Two Ontario researchers say they are challenging an “accepted truth” about the novel coronavirus believing that the “door” used to enter and infect a cell may not be the entry point widely accepted by many in the medical community.
“Our finding is somewhat controversial, as it suggests that there must be other ways, other receptors for the virus, that regulate its infection of the lungs,” said Jeremy Hirota, co-lead scientist from the Research Institute at St. Joseph’s hospital and assistant professor of medicine at McMaster University.

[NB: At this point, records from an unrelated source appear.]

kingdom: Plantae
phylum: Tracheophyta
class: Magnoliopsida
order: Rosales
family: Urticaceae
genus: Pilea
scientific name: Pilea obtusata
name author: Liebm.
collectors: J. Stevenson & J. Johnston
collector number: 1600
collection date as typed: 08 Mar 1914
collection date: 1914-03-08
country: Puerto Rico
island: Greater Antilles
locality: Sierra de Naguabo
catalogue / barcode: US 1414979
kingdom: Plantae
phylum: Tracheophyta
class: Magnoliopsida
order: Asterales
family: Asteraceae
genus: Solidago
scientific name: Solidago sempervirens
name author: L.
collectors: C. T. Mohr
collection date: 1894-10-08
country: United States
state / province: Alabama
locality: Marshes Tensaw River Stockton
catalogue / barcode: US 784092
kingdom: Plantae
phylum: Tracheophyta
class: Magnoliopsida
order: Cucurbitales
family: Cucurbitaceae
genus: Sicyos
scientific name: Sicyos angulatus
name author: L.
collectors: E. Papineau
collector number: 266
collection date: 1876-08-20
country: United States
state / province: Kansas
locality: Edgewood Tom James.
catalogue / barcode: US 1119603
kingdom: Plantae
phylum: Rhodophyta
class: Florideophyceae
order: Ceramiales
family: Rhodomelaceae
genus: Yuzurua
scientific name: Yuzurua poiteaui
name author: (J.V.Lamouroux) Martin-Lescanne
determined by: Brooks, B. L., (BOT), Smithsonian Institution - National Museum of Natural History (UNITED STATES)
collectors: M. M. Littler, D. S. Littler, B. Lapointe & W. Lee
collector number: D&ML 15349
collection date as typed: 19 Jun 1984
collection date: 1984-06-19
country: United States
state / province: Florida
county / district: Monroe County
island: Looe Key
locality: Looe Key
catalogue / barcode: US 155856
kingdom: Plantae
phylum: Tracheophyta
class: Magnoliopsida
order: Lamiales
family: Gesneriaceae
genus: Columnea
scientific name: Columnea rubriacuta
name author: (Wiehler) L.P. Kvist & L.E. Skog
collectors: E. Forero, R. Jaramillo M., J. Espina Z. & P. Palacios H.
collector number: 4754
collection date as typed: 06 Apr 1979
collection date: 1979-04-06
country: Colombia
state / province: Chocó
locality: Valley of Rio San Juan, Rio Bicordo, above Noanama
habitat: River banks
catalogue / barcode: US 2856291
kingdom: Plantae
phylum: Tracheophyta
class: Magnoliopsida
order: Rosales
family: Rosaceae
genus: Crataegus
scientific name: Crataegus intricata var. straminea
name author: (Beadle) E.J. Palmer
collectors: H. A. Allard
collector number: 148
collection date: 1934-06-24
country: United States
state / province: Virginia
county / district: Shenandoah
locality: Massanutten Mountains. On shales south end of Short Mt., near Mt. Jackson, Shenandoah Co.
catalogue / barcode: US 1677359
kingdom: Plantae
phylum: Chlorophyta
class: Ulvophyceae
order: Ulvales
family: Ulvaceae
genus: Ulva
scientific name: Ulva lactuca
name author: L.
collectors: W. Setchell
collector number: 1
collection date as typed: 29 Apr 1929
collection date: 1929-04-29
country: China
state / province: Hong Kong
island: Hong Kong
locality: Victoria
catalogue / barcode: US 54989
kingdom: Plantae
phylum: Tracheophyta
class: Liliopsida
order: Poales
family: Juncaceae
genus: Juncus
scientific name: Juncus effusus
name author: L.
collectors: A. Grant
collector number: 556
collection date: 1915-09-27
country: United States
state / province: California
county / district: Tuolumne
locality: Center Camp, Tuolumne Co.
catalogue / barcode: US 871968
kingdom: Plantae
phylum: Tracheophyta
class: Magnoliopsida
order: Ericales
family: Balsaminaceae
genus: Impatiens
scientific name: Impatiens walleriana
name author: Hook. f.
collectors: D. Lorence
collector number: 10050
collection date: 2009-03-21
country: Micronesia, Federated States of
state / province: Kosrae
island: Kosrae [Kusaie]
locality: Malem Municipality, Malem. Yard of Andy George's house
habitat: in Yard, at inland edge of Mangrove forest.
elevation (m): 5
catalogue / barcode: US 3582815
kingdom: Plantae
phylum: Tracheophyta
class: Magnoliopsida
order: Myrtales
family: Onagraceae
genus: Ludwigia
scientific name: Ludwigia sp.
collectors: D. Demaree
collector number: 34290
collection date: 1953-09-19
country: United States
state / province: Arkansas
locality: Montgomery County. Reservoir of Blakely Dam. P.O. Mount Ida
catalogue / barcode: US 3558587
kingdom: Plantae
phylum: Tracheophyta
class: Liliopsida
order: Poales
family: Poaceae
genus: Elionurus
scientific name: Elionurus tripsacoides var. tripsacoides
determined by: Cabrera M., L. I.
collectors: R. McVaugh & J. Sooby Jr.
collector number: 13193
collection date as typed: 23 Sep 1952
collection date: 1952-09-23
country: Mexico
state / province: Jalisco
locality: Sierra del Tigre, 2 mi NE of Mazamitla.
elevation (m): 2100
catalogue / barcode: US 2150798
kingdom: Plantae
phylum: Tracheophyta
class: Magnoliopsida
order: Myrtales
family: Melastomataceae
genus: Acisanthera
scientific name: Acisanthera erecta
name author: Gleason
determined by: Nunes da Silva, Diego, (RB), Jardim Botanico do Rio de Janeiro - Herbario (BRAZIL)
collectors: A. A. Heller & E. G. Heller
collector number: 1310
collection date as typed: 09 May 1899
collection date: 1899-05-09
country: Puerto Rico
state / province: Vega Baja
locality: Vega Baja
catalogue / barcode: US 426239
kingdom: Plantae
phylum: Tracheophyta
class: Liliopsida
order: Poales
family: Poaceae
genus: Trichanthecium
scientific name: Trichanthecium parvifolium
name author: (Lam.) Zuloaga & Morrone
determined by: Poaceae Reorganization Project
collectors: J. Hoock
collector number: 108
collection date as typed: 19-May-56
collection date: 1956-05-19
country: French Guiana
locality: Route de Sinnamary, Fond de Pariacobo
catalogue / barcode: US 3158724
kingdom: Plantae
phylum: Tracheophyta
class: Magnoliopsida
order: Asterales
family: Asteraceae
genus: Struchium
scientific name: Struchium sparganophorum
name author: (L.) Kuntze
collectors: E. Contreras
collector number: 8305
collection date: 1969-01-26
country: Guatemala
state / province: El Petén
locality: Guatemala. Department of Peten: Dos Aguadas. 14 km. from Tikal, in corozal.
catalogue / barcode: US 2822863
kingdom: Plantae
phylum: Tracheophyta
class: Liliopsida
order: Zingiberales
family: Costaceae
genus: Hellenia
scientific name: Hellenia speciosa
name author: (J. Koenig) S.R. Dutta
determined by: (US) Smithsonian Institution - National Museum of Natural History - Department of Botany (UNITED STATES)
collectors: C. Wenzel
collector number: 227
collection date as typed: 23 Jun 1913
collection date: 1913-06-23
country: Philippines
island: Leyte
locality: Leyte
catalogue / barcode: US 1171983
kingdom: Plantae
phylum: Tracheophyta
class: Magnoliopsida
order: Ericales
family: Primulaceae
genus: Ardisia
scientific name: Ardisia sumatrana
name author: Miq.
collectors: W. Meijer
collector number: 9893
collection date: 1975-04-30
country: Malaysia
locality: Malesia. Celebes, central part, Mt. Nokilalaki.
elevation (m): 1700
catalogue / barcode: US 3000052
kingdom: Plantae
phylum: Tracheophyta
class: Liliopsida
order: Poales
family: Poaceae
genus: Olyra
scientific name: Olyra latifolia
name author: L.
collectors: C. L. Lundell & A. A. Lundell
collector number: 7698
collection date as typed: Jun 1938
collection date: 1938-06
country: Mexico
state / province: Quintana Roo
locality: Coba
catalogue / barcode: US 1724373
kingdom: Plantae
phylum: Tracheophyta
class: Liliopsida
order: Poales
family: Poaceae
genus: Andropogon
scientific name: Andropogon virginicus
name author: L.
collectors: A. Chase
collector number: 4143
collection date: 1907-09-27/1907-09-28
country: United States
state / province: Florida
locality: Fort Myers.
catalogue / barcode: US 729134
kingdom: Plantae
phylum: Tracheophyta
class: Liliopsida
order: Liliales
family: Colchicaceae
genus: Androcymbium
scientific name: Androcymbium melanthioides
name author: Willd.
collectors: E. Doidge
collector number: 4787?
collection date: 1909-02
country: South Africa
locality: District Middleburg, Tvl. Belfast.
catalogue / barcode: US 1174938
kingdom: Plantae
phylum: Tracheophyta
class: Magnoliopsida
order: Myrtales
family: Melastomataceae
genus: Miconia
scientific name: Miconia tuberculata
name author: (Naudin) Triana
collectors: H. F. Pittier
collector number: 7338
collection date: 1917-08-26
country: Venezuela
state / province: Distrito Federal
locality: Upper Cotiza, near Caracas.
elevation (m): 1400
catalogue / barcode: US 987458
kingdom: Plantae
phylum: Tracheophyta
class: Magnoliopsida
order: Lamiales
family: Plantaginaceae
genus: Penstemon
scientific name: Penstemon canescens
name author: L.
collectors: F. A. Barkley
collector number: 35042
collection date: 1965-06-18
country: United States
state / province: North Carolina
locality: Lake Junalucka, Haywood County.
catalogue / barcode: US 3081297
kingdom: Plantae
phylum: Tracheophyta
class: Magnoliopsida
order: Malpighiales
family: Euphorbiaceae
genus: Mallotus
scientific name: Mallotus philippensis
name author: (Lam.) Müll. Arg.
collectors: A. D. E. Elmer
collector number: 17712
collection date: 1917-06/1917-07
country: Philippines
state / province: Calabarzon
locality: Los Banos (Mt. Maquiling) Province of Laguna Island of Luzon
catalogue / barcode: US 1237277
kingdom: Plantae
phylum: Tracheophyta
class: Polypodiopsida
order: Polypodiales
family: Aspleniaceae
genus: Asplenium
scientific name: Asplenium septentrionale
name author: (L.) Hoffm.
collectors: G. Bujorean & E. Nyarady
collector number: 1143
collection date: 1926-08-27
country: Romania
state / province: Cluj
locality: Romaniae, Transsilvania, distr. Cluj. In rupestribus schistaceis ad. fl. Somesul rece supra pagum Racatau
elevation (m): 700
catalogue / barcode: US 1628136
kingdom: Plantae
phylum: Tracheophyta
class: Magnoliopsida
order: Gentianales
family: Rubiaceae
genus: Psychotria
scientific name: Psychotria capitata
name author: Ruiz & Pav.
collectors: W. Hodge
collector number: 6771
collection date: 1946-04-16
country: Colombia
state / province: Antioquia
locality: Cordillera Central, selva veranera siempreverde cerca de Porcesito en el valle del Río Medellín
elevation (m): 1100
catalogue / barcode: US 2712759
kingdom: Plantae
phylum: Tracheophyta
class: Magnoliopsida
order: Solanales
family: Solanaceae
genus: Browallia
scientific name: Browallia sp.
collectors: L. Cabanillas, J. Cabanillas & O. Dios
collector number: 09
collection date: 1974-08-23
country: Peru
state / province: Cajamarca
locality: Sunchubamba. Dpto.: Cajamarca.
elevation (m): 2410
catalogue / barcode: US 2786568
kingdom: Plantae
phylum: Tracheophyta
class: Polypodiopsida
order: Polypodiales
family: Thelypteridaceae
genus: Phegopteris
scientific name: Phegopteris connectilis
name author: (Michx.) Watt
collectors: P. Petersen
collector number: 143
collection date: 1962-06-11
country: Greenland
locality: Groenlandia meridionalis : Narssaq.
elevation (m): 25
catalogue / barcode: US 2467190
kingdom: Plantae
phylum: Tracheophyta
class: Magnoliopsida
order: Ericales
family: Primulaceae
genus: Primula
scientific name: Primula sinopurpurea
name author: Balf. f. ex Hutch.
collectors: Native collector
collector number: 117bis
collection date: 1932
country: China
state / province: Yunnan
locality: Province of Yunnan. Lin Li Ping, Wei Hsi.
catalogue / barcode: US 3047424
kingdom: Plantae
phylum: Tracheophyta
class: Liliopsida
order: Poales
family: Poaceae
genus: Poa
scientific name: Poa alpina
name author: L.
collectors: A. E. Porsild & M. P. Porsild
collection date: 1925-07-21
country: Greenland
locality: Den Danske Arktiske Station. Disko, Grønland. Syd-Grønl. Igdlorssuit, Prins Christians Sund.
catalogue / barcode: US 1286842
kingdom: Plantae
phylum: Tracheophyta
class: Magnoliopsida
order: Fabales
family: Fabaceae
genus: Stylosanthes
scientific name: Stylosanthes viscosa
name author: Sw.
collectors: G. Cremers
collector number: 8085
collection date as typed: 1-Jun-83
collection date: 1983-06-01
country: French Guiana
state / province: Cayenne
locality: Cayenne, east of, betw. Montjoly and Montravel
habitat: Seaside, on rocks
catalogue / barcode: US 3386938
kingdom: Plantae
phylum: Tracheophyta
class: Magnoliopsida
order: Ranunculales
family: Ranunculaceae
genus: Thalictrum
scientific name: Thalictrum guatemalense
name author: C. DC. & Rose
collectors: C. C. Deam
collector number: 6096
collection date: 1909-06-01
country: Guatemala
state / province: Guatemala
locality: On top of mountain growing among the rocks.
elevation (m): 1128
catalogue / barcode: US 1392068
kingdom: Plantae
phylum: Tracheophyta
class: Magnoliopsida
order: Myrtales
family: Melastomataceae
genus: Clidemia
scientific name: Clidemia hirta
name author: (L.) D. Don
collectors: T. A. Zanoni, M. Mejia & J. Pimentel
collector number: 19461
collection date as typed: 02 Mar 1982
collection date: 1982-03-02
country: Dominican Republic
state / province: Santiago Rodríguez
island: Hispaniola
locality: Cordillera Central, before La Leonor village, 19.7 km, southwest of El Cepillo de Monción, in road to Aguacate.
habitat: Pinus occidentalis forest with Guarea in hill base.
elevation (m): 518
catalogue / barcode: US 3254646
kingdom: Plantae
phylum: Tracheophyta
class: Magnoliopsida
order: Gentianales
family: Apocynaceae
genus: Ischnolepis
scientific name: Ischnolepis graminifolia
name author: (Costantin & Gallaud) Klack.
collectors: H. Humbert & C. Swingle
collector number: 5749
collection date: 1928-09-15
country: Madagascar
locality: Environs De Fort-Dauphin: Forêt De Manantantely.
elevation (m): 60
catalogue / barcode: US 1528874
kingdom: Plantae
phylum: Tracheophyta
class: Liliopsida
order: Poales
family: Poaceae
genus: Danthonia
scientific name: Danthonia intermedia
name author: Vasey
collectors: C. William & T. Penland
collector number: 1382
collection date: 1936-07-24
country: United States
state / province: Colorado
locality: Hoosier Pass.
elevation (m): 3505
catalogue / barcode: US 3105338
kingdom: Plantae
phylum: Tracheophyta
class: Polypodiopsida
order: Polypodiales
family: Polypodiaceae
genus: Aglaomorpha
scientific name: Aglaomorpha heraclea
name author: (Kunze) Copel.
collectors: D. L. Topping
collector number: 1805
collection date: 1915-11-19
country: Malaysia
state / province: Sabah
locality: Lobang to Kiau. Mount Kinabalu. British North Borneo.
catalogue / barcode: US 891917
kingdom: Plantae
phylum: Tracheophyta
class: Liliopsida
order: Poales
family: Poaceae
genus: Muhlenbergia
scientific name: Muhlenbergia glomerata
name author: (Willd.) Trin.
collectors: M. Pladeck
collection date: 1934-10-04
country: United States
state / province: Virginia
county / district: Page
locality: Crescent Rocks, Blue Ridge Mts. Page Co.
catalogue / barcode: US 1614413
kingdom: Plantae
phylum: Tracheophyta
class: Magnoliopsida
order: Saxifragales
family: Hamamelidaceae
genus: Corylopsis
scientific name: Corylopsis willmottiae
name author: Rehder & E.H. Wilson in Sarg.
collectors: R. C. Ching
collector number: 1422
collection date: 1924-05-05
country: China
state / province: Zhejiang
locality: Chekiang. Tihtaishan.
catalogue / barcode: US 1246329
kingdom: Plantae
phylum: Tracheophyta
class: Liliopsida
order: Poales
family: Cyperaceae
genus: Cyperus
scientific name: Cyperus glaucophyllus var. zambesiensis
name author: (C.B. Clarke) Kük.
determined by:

Hirota told Global News the research is essentially a study on the entry points of viruses in the human body. In simpler terms, Hirota says every virus needs to find “the door to the house” to get into a cell.
“If we figure out what those doors are, maybe we can barricade them, maybe we can lock them,” Hirota said.
At present, world scientists believe the entry of SARS-CoV-2 (COVID-19) into cells occurs through a receptor on the cell surface, known as Angiotensin-converting enzyme 2 (ACE2), which is present in the cells of most organs including tissue of the lung type II alveolar cells.
But co-lead Andrew Doxey, professor of biology at the University of Waterloo, says their research points to very low levels of ACE2 in human lung tissue.
“Finding such low levels of ACE2 in lung tissue has important implications for how we think about this virus,” Doxey said. “ACE2 is not the full story and maybe more relevant in other tissues such as the vascular system.”
The McMaster-Waterloo team have turned their study to using nasal swabs, collected for clinical diagnoses of COVID-19, to explore alternate additional infection pathways and different patient responses to infection.
The team believes the samples will provide some genetic information on the development of the disease in a patient with the hope of better identifying the infection and treating patients at risk of developing serious complications.
“We think it is the lung immune system that differs between COVID-19 patients, and by understanding which patients’ lung immune systems are helpful and which are harmful, we may be able to help physicians proactively manage the most at risk-patients,” Hirota said.
The researchers say the study may ultimately lead to predictive algorithms tied to morbidity and mortality which could predict and optimize health care delivery for those most susceptible to the virus.
The research has received support in the form of three grants, including one from the Ontario COVID-19 rapid research fund. The team’s findings have generated interest in the medical community after a paper on the findings was published in the European Respiratory Journal.
Hirota says the hope is to have useful data determining which individuals may be at greater risk to COVID-19 than others within six to 12 months.
“We’re looking for additional partners to collaborate with us in moving this research forward, as we believe there is an opportunity to develop diagnostic devices with this information,” Hirota said.